-- start Document extract --

Our weekly look at four topics — players, issues, numbers, trends — that are impacting and, in some cases, changing the game.
First Quarter: An appreciation of James Harden
There’s been a lot of space dedicated to James Harden. Some of it fawning, but plenty of it has been derisive, pointing out his failures in the postseason and that his style is less than pleasing to the eye.
And while there appears to be a level he can’t yet reach in the playoffs — and he’ll be judged accordingly until that changes — there’s still more than enough to point out that he belongs to history.
However you put it, there’s a holy quaternity of shooting guards: Michael Jordan at the head of the table, followed by Kobe Bryant, Dwyane Wade and Jerry West, in whichever order you prefer.
We haven’t considered anyone else to be near that class, but Harden is trying to crack the conversation. Of course, those four have jewelry and unassailable Finals moments, too.
Harden’s got an MVP — he should probably have two — and owns eight of the 10 highest-scoring games this calendar year, with Damian Lillard and Devin Booker holding the other two. He’s on pace to lead the league in scoring for the third straight year and is close to averaging 40 a night.
It’s clearly hard to evaluate him, which makes him so damn polarizing.
It’s not pretty. It’s hard for his teammates to get in rhythm because they don’t get many opportunities. When Harden is off the ball, he doesn’t move or make himself a threat.
He missed 27 of 38 shots on the way to scoring 50 in a double-overtime loss to the Spurs on Tuesday night after dropping an easy 60 a few nights before in just three quarters.
He campaigns for calls, then complains he’s the only player to get doubled at the top of the key even when our eyes tell us otherwise. He takes so many threes and bends the rules to his will, while also doing what the public asks — making himself available to play every night and trying to give fans their money’s worth.
Like everything with Harden, it’s a double-edged sword. The more stats he accumulates, the more they’ll be dismissed because they’ll be accompanied by higher postseason expectations — that he likely won’t be able to fulfill.
He looks more and more like a victim to history as much as he belongs to it, running into classic teams and not making the most of his opportunities. The Rockets don’t look good enough to beat the Lakers or Clippers, and it’s hard to say how much of that is Harden’s fault.
But in the meantime, he should be appreciated.
Second Quarter: The Boylen Blues
The coaching situation in Chicago appears to be a mess — again.
Just when you start to believe in the Chicago Bulls, the regular season starts and reality sets in.
And when the losses pile up, head coach Jim Boylen points the finger everywhere — except in the mirror.
Routinely throwing his players under the bus with the media or embarrassing them with tactics unbefitting of his professional setting, it would be nice for him to come out and take the bullet for his players following an underwhelming performance (and there are plenty to choose from).
Instead, it looks like he’s saying his players aren’t good enough or dedicated enough to compete when the team’s talent level says it should be in contention for a playoff spot.
They Bulls are 7-14, one of two teams without a win against a team .500 or better (with injury-ravaged Golden State being the other). Otto Porter has been out, but teams are missing players across the league this year.

-- end Document extract --
-- start Data excerpt --

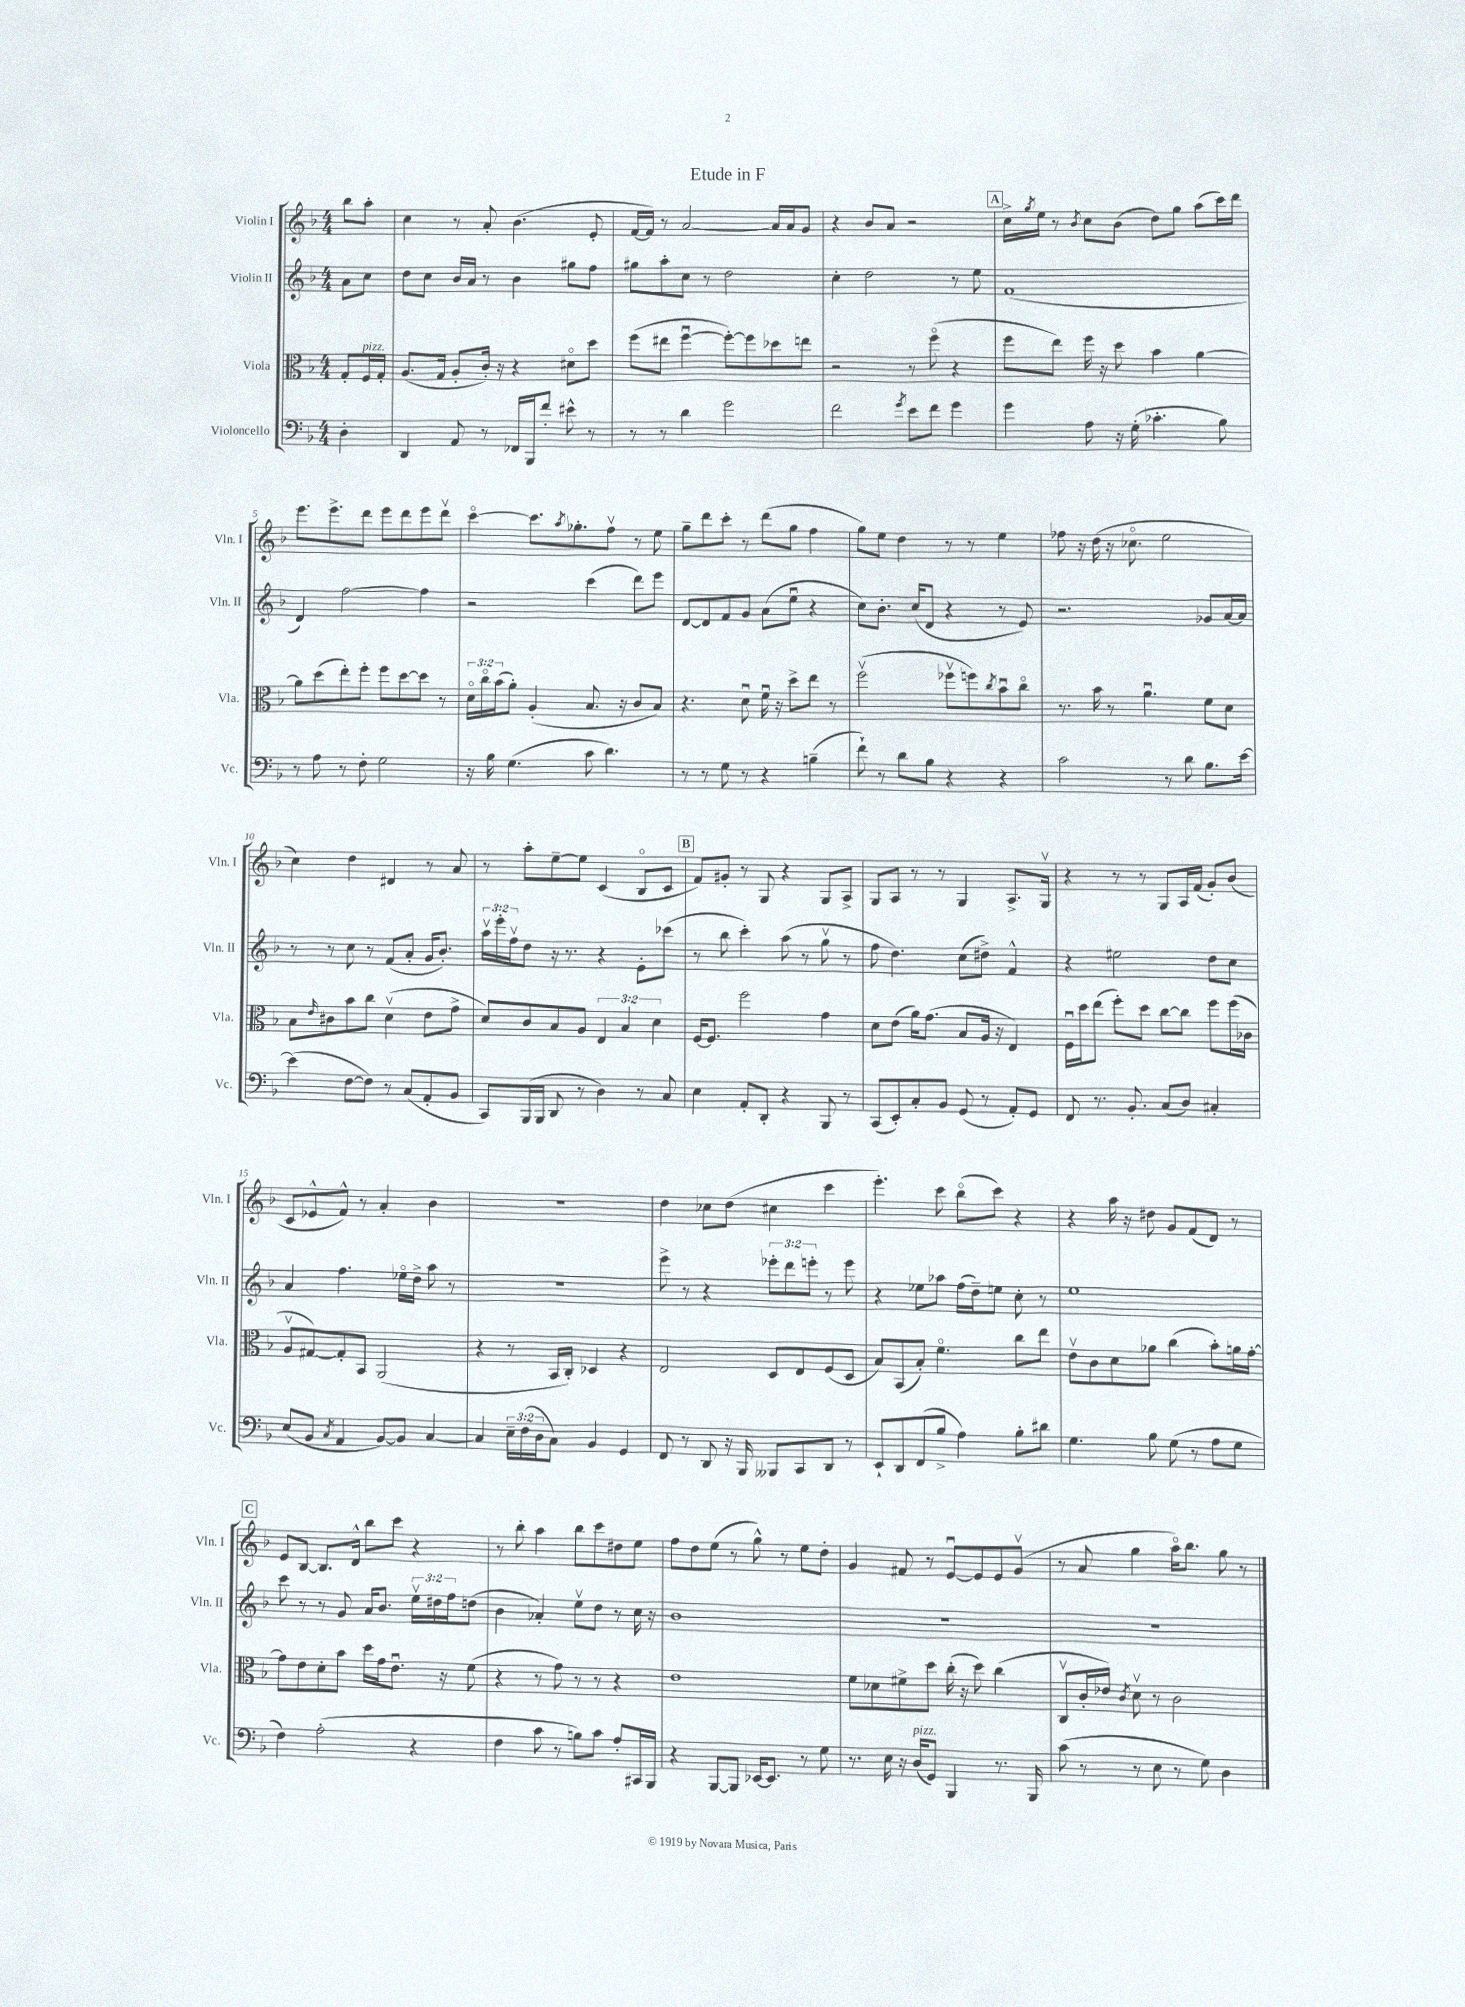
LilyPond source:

-- end Data excerpt --

▸ Aim
Please rewrite the paragraph in the basketball column beginning "Harden's got an MVP" as a short bulleted list that keeps its main facts. The material has nothing to do with the basketball column.

▸ Exercise answer
- Harden has won one MVP and should probably have two.
- He owns eight of the 10 highest-scoring games this calendar year; Damian Lillard and Devin Booker hold the other two.
- He is on pace to lead the league in scoring for the third straight year.
- He is close to averaging 40 a night.